◆ **Your task**: Find the line containing "työntekijälähtöisen, uuden ajan työkulttuurin" in the records below. Copy exactly that line and each one after it, ending at the line containing "www.ihminenihmiselle.com", and nothing more.

◆ **Given data**:
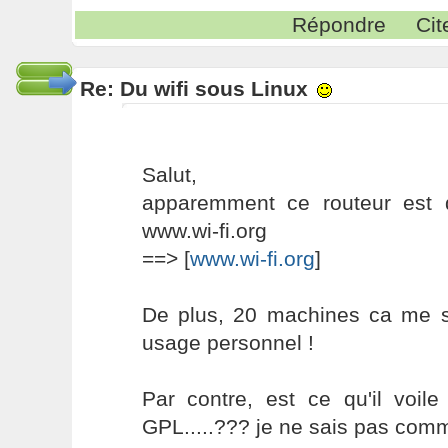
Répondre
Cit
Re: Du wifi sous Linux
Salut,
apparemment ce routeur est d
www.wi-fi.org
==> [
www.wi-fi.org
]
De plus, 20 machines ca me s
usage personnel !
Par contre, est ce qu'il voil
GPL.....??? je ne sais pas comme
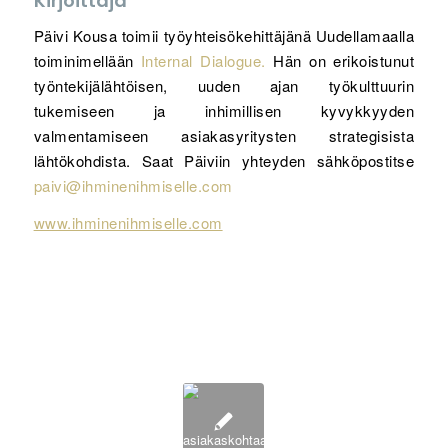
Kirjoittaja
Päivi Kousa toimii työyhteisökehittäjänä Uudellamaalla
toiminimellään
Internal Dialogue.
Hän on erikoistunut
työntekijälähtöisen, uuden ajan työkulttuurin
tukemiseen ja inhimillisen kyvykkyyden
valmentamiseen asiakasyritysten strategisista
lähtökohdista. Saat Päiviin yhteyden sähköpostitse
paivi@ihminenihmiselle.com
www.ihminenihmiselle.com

==

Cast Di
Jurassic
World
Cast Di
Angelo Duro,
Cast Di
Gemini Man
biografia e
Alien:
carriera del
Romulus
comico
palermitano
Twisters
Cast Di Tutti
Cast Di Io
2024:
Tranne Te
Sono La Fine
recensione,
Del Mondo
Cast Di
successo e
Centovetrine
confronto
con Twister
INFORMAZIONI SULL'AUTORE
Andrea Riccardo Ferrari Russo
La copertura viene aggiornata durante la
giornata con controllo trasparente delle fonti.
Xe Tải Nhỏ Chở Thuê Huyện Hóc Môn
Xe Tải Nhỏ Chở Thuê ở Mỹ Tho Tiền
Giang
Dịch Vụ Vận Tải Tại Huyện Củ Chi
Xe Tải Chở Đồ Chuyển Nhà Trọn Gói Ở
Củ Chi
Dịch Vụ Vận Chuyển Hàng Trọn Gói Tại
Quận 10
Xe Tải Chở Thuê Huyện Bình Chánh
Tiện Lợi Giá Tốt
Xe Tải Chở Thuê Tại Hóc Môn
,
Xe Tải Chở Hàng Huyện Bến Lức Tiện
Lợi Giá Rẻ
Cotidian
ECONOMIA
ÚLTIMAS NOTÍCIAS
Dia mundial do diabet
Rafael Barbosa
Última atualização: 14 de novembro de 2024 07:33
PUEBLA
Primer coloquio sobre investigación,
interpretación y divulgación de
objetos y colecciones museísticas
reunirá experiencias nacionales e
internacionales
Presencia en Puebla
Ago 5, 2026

◆ **Answer below**:
työntekijälähtöisen, uuden ajan työkulttuurin
tukemiseen ja inhimillisen kyvykkyyden
valmentamiseen asiakasyritysten strategisista
lähtökohdista. Saat Päiviin yhteyden sähköpostitse
paivi@ihminenihmiselle.com
www.ihminenihmiselle.com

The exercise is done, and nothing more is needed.